Content starts
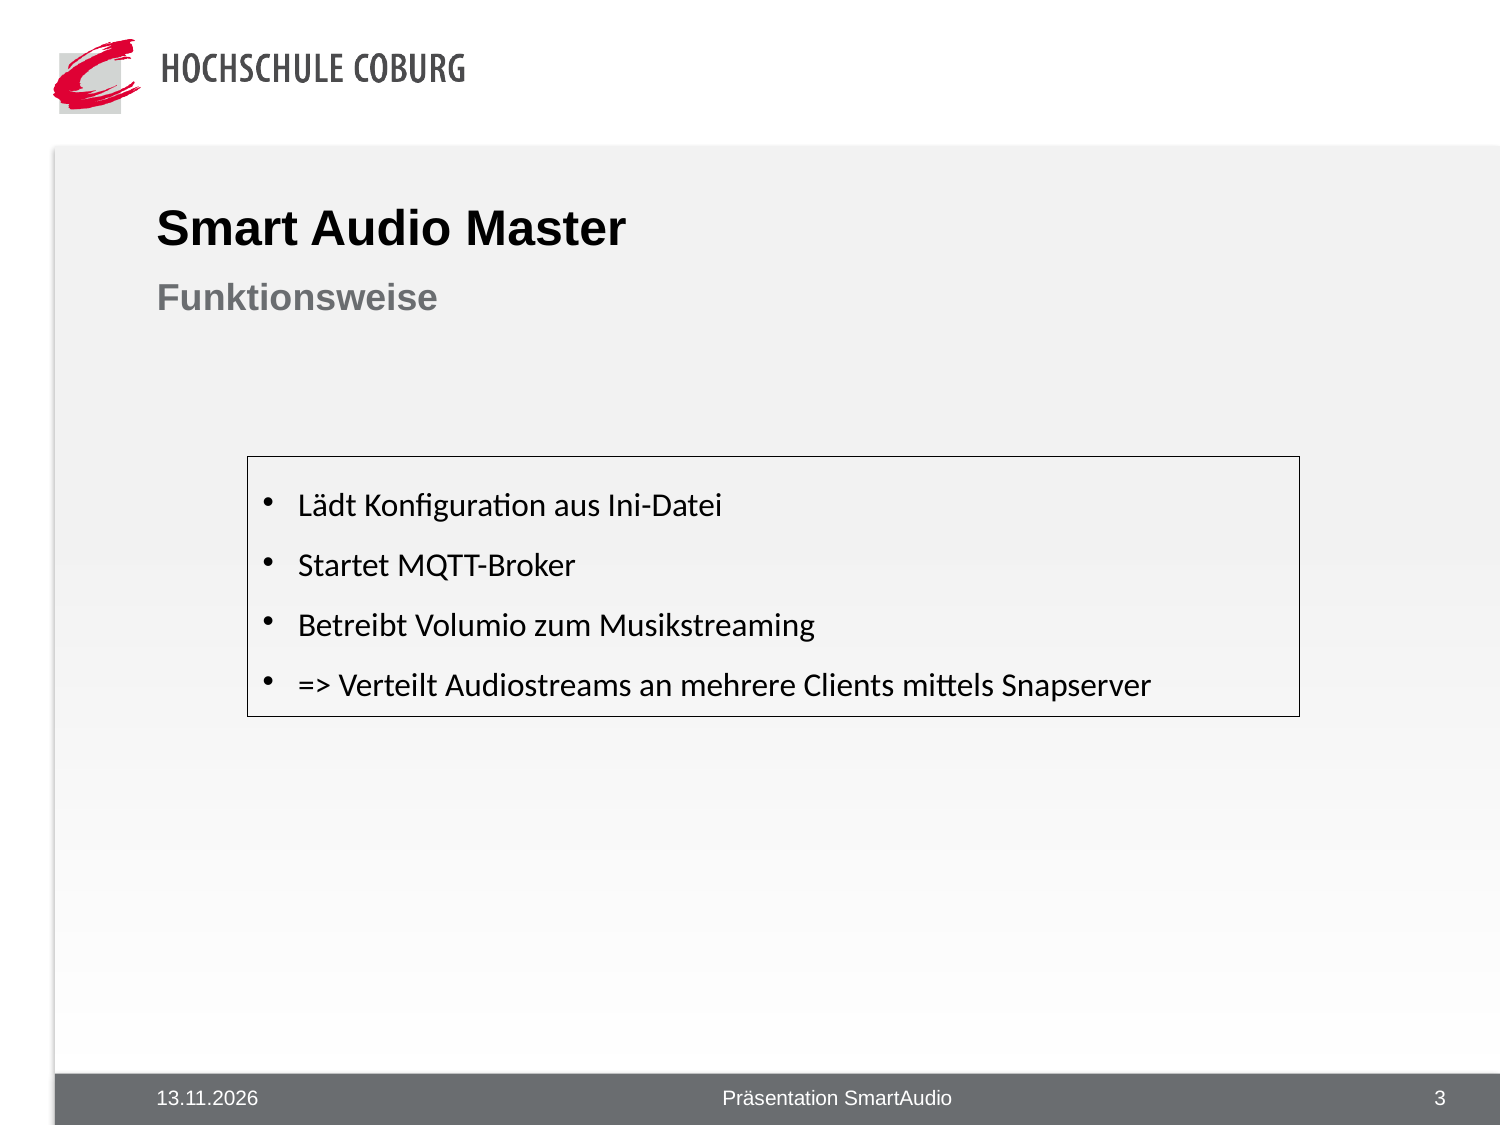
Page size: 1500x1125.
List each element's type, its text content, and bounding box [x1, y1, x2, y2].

text_box Smart Audio Master [156, 189, 1447, 263]
text_box 3 [1345, 1077, 1446, 1110]
text_box Funktionsweise [156, 263, 1447, 326]
text_box Lädt Konfiguration aus Ini-Datei Startet MQTT-Broker Betreibt Volumio zum Musikstreaming => Verteilt Audiostreams an mehrere Clients mittels Snapserver [247, 456, 1300, 717]
text_box Präsentation SmartAudio [366, 1077, 1308, 1110]
picture [53, 39, 467, 114]
text_box 27.08.2020 [156, 1077, 329, 1110]
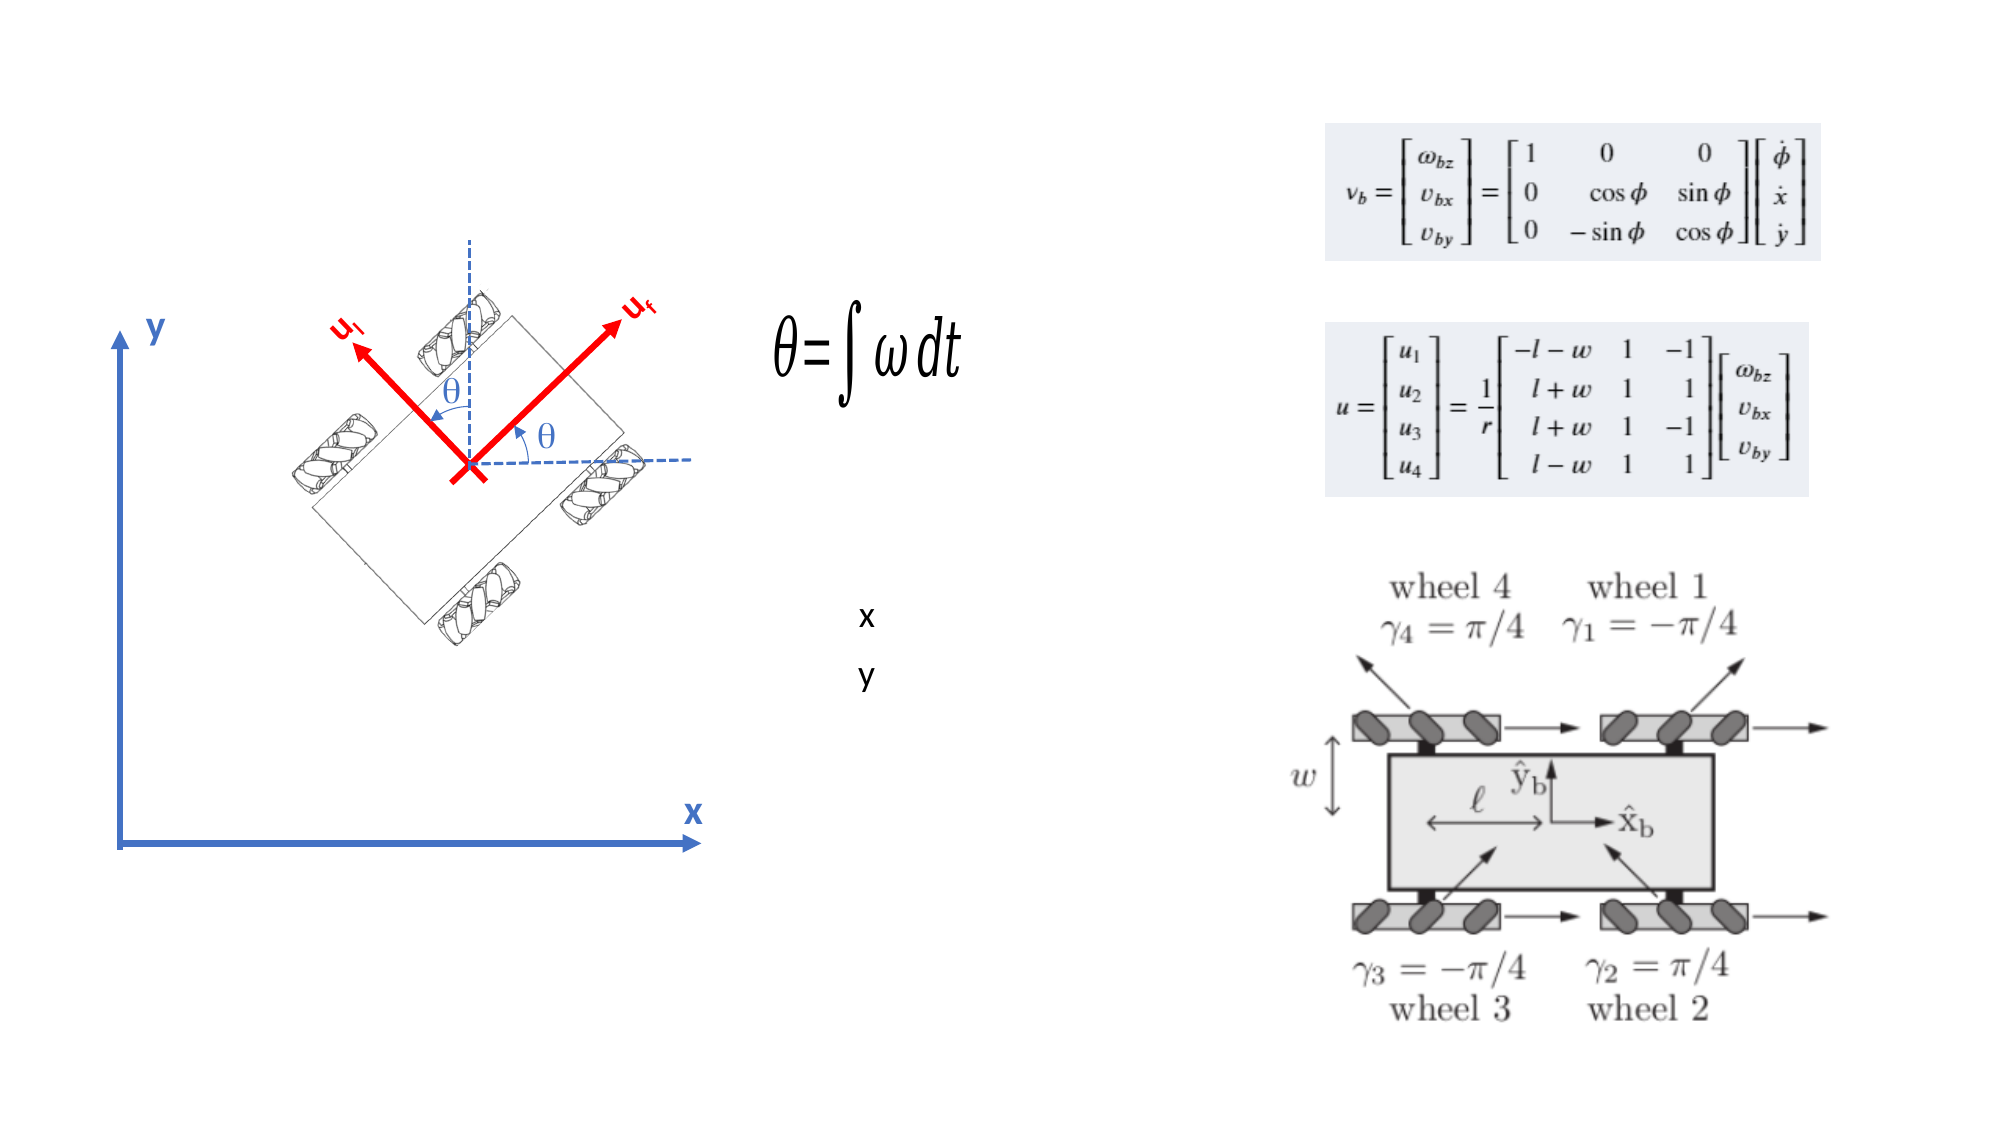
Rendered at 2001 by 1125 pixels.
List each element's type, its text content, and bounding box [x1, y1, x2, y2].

text_box y [131, 290, 181, 355]
text_box x [669, 775, 719, 841]
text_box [296, 188, 650, 611]
picture [1285, 562, 1843, 1024]
picture [1325, 123, 1821, 261]
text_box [468, 459, 694, 465]
picture [1325, 322, 1809, 497]
picture [286, 461, 296, 482]
picture [406, 611, 493, 647]
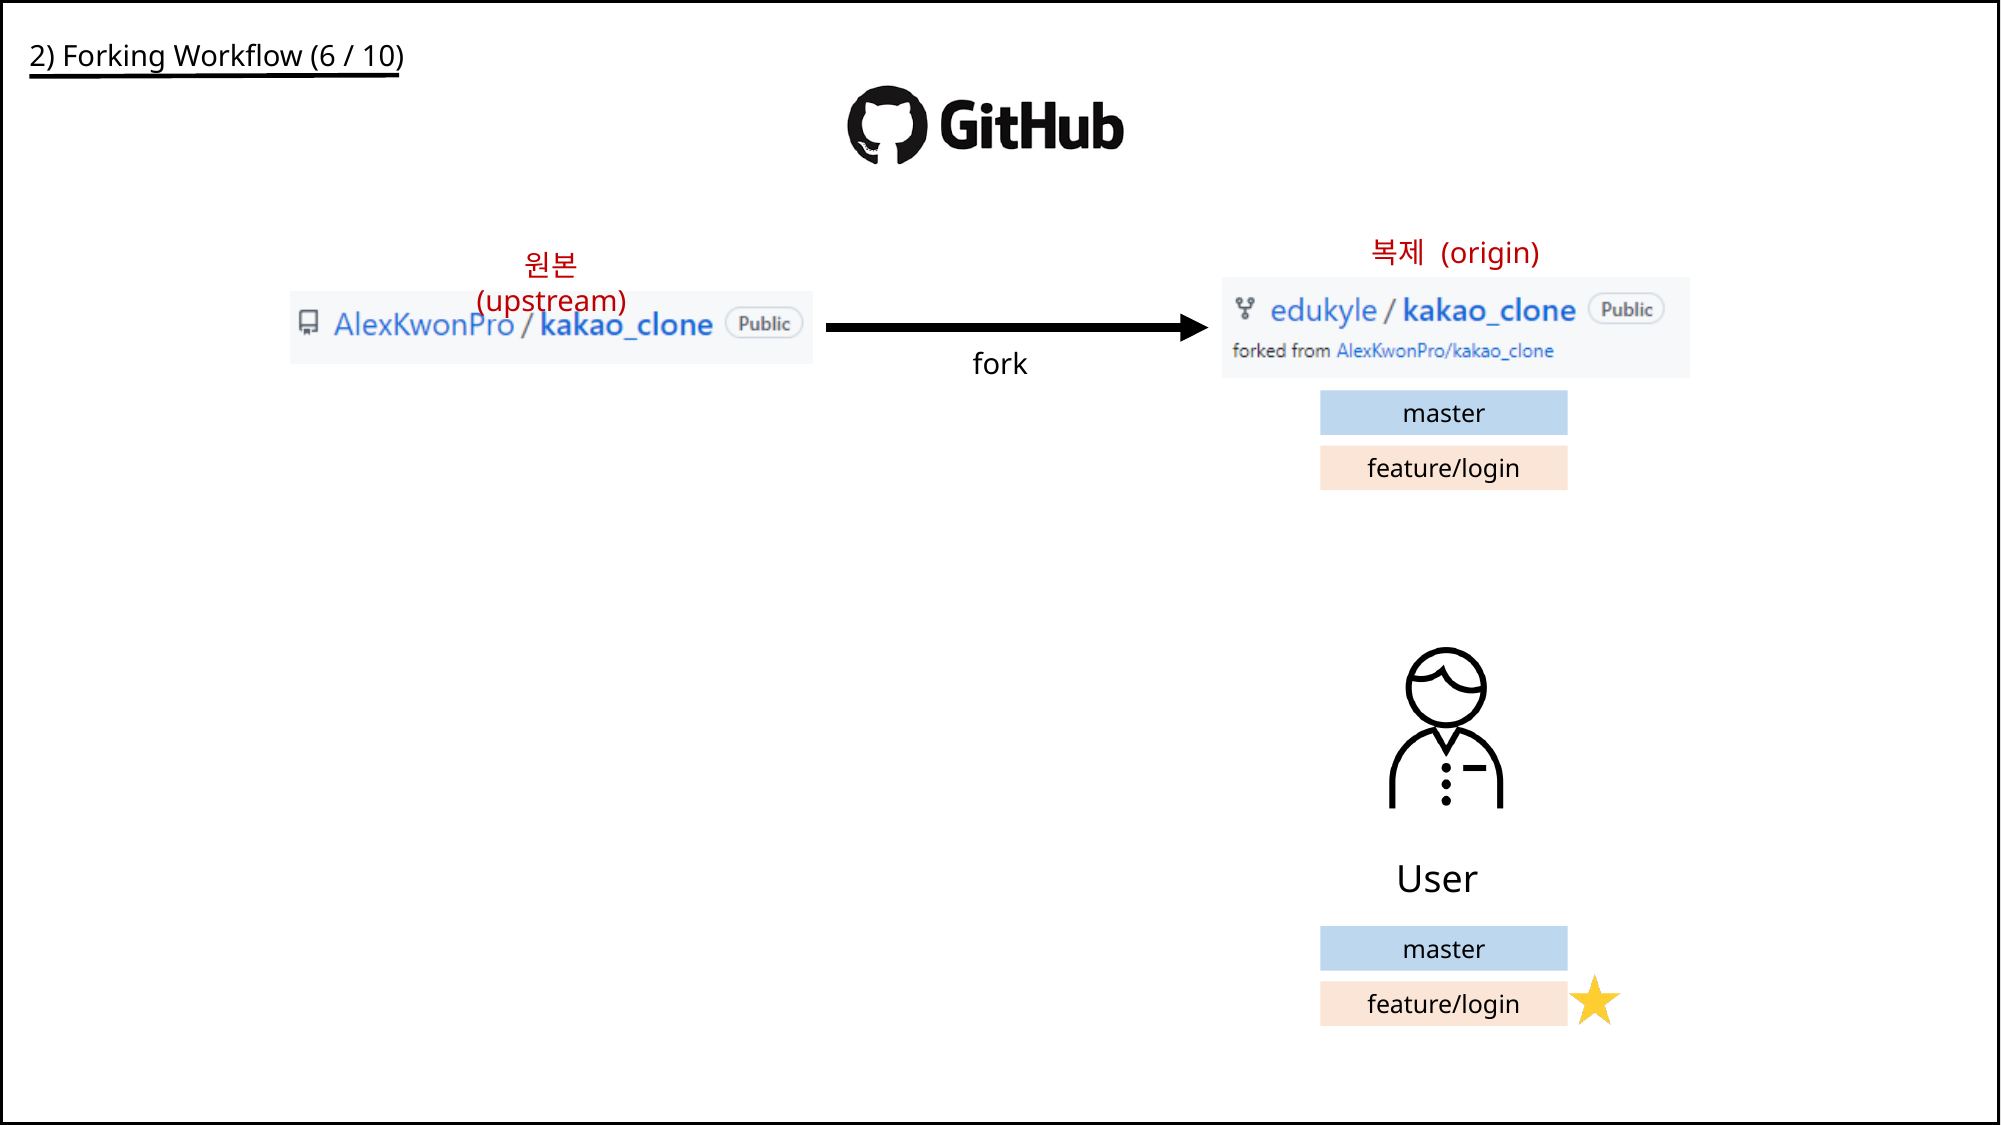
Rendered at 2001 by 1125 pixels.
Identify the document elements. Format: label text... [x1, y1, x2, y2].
Content ends
If a record holds a picture, leave the picture out and copy the rest exactly.

Page size: 1500x1125.
List each element's type, its text content, and bounding box [x1, y1, x2, y2].

text_box Smart Audio Master [156, 189, 1447, 263]
text_box 3 [1345, 1077, 1446, 1110]
text_box Funktionsweise [156, 263, 1447, 326]
text_box Lädt Konfiguration aus Ini-Datei Startet MQTT-Broker Betreibt Volumio zum Musikstreaming => Verteilt Audiostreams an mehrere Clients mittels Snapserver [247, 456, 1300, 717]
text_box Präsentation SmartAudio [366, 1077, 1308, 1110]
picture [53, 39, 467, 114]
text_box 27.08.2020 [156, 1077, 329, 1110]
Rendered at 2001 by 1125 pixels.
List each element's type, its text content, and bounding box [x1, y1, x2, y2].

text_box y [131, 290, 181, 355]
text_box x [669, 775, 719, 841]
text_box [296, 188, 650, 611]
picture [1285, 562, 1843, 1024]
picture [1325, 123, 1821, 261]
text_box [468, 459, 694, 465]
picture [1325, 322, 1809, 497]
picture [286, 461, 296, 482]
picture [406, 611, 493, 647]
Rendered at 2001 by 1125 pixels.
Identify the document elements. Format: label text... [x1, y1, x2, y2].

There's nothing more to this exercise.